-- PASSAGE SHOWN start --

News stories for the most part all paid lip service to the victims of that terrible day.
But inherent in many of them were the weasel words that show their hearts weren't really in it.
One, which ran in the National Post of all places, referred to "Bush's lamentable war."
Lamentable?
I don't get it.
Nearly 3,000 people died in the terrorist attacks on Sept. 11, 2001.
In response, two-thirds of the leadership of al-Qaida is either dead or in custody.
The Taliban are gone.
Bin Laden has bin running since Tora Bora, assuming he's not already dead.
Saddam Hussein was found in a hole.
Boy Assam of Syria, has been trembling in Damascus since the United States crossed the Tigris.
The madman of Libya, mastermind of numerous terror attacks including Pan Am 103 and host to terror organizations around the world, capitulated as soon as he realized he might be next. And, I might add, he turned over his weapons program, which many analysts believe he developed with the aid of Saddam.

-- PASSAGE SHOWN end --
-- GIVEN INFORMATION start --

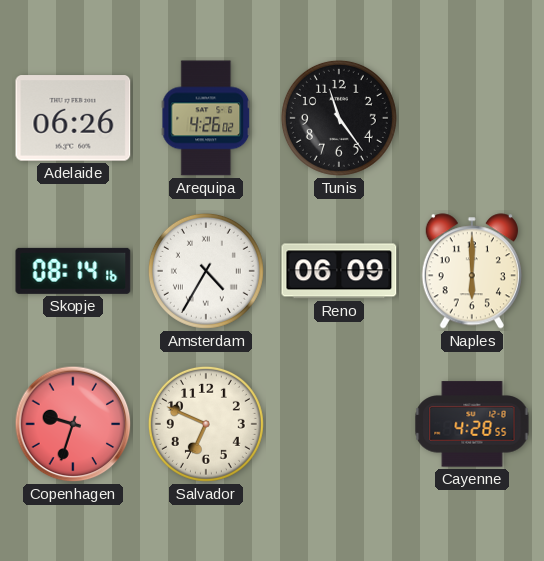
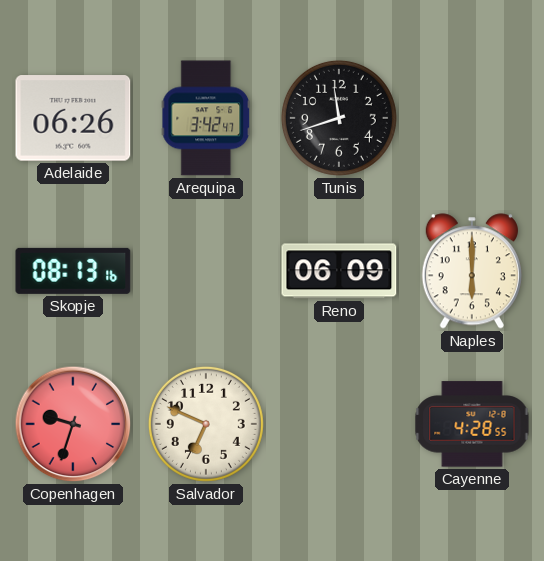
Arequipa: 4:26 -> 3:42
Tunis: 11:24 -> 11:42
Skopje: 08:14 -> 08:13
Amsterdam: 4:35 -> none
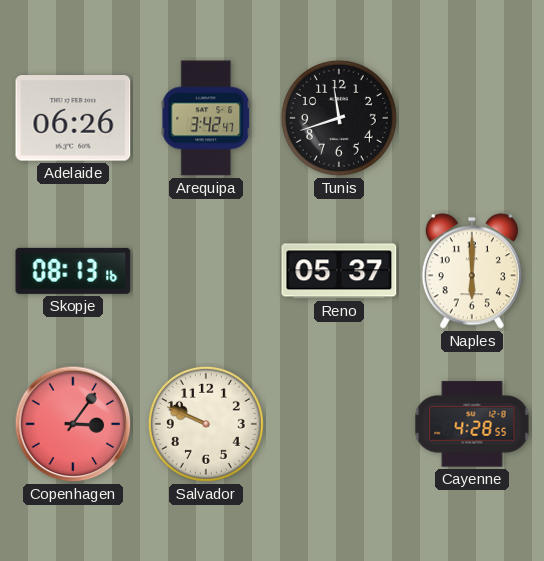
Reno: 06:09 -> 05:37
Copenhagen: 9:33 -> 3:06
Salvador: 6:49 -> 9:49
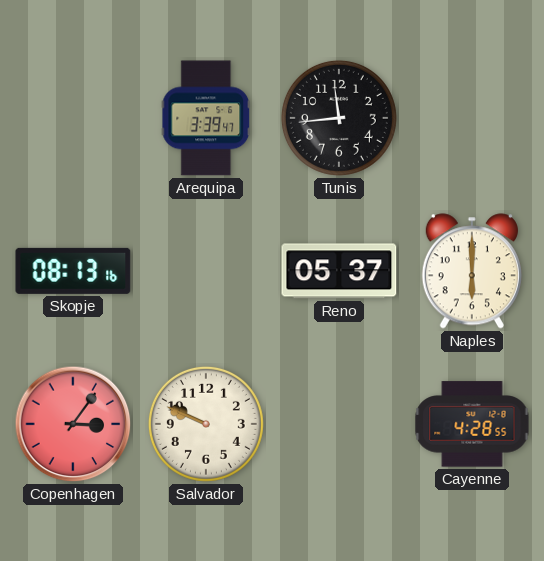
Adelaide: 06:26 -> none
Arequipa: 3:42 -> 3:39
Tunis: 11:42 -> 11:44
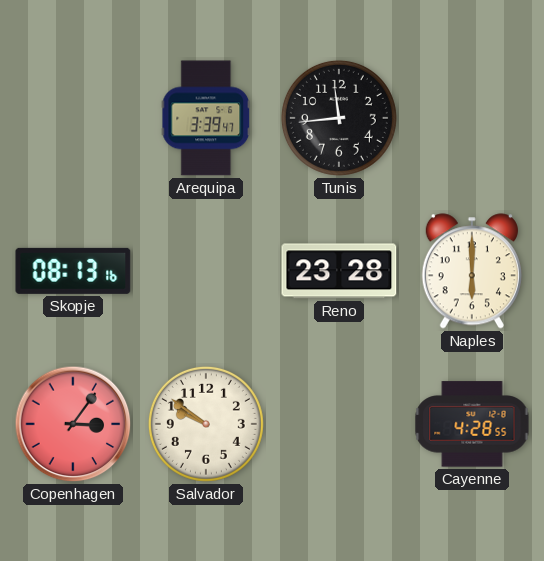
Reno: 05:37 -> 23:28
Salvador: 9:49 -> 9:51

-- GIVEN INFORMATION end --

- GIVEN INSTRUCTION 1:
According to the passage shown, how many people died in the terrorist attacks on Sept. 11, 2001?
- GIVEN INSTRUCTION 2:
Rewrite the stretch of the piece on the war on terror from "I don't get" through "found in a hole.", swapping "hole" for "cave".
- GIVEN INSTRUCTION 3:
Carry the piece on the war on terror forward from its last sentence.

- EXERCISE RESPONSE 1:
Nearly 3,000 people died.

- EXERCISE RESPONSE 2:
I don't get it.
Nearly 3,000 people died in the terrorist attacks on Sept. 11, 2001.
In response, two-thirds of the leadership of al-Qaida is either dead or in custody.
The Taliban are gone.
Bin Laden has bin running since Tora Bora, assuming he's not already dead.
Saddam Hussein was found in a cave.

- EXERCISE RESPONSE 3:
I don't know, but it seems to me that with all that on the credit side of the ledger and no further attacks on America, George W. Bush's war is not going too badly.
Sure, there are still skirmishes in Iraq and people are still dying there.
No question that Iran's mullahs are still rattling their sabres.
But no one ever said this would be easy.
Indeed, Bush himself said at the outset that this would take years, not months.
We, as a country, still have troops on the ground and at sea in harm's way.
Although I might add, Canada's most notable contribution to the war on terror has been the Khadr family, albeit they suited up for the wrong team.
I find it amazing that so many in the media are so steadfastly against what must be done to ensure the safety of not only the United States, but of all Western civilization including Canada.
We are, after all, "the infidels" the terror fanatics swear they will destroy.
I started off with a quote by Churchill, Britain's great wartime leader.
Here's another: "Never, never, never believe any war will be smooth and easy, or that anyone who embarks on the strange voyage can measure the tides and hurricanes he will encounter.
"The statesman who yields to war fever must realize that once the signal is given, he is no longer the master of policy but the slave of unforeseeable and uncontrollable events."
Certainly, we have seen limited erosions in our freedoms because of the heightened security concerns that are the natural ramifications of 9/11.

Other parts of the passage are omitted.